The Johnsons contended that their intent at the time of the purchase of the condominium is controlling in determining their intent for the property for Section 1031 purposes, with which the court agreed. This intent is crucial to the determination of whether property is an investment or otherwise. However, the court did not agree that the Johnsons intended use of the condo was as an investment, as their son moved into the property only a few days after its purchase. The court determined that the evidence indicated that the Johnsons “knew” that they were not purchasing the condo for investment purposes. 



 

Finally, the Johnsons argued that “because the IRS has not challenged their treatment of the transaction, the [Minnesota Revenue] Commissioner is barred from doing so.” The court found that the IRS’ failure to audit the Johnsons’ federal return is no indication of the IRS’ approval of the Johnsons’ characterization of the transaction. Further, the court indicated that even if the IRS had investigated the transaction, the Minnesota Revenue Commissioner is not barred from its own investigation of the taxpayer. 



 

Ultimately, the court found for the Commissioner and denied Section 1031 treatment to the Johnsons’ sale of the Ashton land.
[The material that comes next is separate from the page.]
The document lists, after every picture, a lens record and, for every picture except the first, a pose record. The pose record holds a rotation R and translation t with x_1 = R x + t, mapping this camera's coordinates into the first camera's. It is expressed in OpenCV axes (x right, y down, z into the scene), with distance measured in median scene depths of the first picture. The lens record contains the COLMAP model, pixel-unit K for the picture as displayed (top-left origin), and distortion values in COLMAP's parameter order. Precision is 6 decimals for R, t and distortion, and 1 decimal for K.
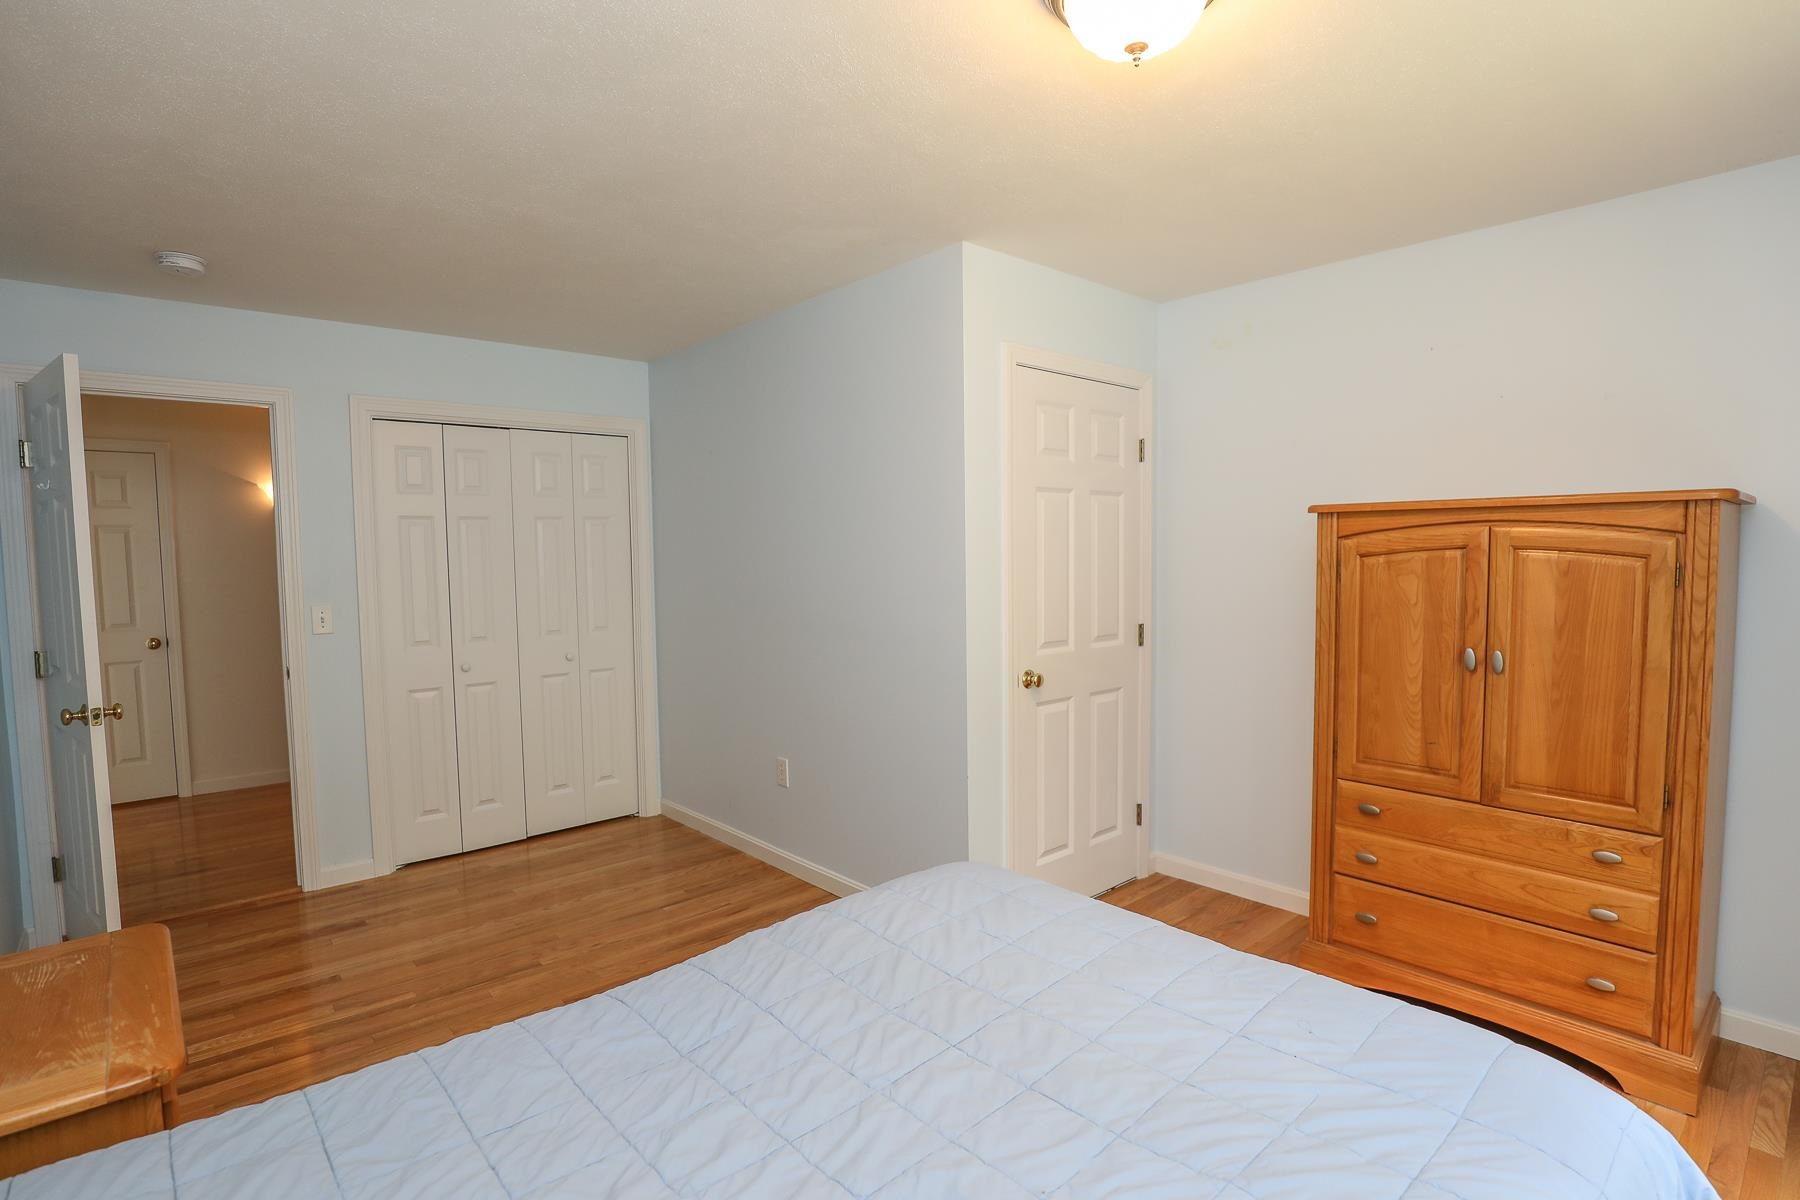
lens RADIAL K [[887.0, 0, 900.0], [0, 887.0, 600.0], [0, 0, 1]] dist [-0.065702, -0.000102]
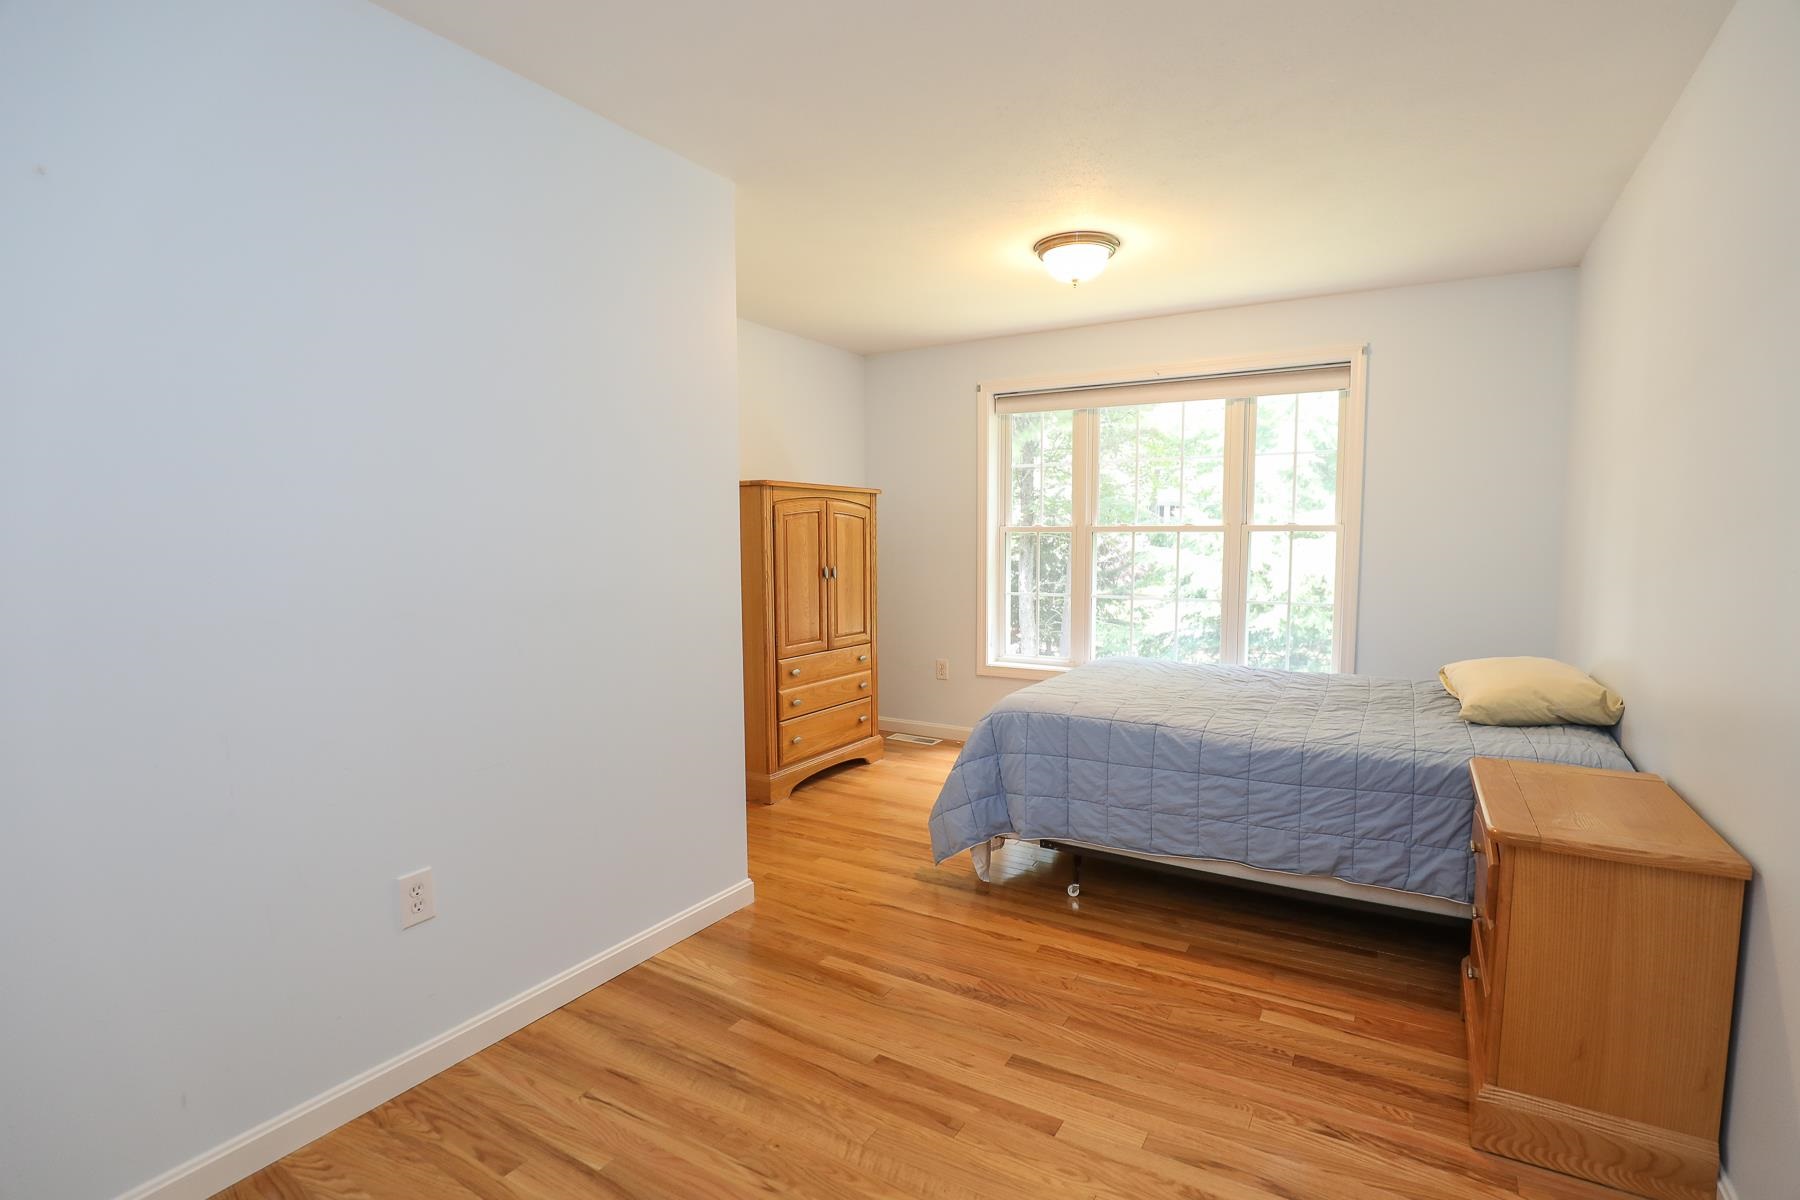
lens RADIAL K [[837.1, 0, 900.0], [0, 837.1, 600.0], [0, 0, 1]] dist [-0.039754, 0.010802]
pose [[-0.293798, -0.063410, 0.953762, -1.116303], [0.062832, 0.994358, 0.085464, -0.016709], [-0.953800, 0.085036, -0.288157, 1.384981]]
The court also affirmed the Commissioner’s addition of penalties and interest to the Commissioner’s assessment. 



 

LESSONS FROM JOHNSON


Johnson is demonstrative of several important tax planning lessons.

  1. Knowledge of federal tax law is imperative to properly reporting state tax liability, because most states adopt the majority of the Code in arriving at adjusted gross income or taxable revenue for state tax purposes. As such, transactions may not only need to pass IRS muster, but also review of the state taxing authorities.
  2. Even if the IRS makes a favorable determination, this determination may not thwart state tax challenges to the same transaction (not the case in Johnson, but the court indicated that this circumstance may occur).
  3. It is important to provide your tax counsel with all relevant facts. If the Johnsons told their tax counsel (assuming, arguendo, that they had counsel) that they (a) intended that the son move into the condo, or (b) that they decided after they bought the condo to let their son live there, their tax counsel could have better assisted them in structuring the transaction and filing their Minnesota tax return.
  4. Related to item 3, the state taxing authorities and the IRS generally have the benefit of hindsight. If a change of fact occurs after a transaction, contemporaneous documentation may be the most prudent way for a taxpayer to protect him or herself.